DESCRIPTION OF THE TASK -
Please return every entry below exactly as written, without any of its pictures.

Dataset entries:
○ ○ ○ ○
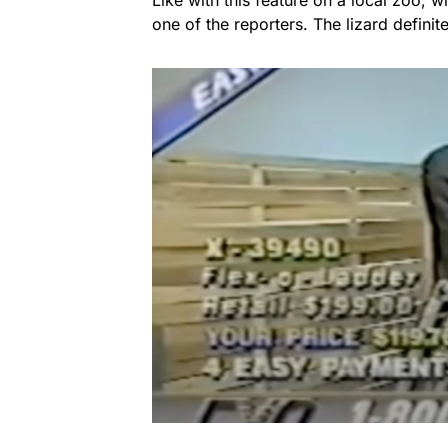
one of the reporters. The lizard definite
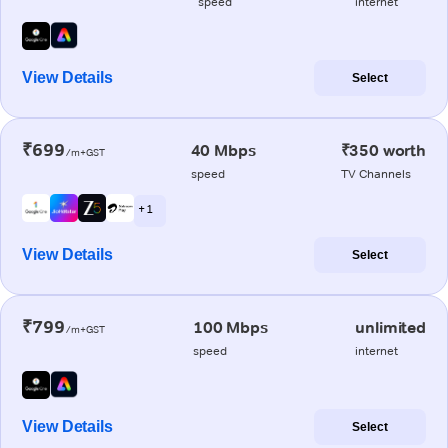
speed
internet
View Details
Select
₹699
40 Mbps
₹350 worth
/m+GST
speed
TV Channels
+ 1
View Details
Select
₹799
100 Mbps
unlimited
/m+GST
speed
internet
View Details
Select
○ ○ ○ ○
SOLUTION FOR THIS TASK -
one of the reporters. The lizard definite
speed
internet
View Details
Select
₹699
40 Mbps
₹350 worth
/m+GST
speed
TV Channels
+ 1
View Details
Select
₹799
100 Mbps
unlimited
/m+GST
speed
internet
View Details
Select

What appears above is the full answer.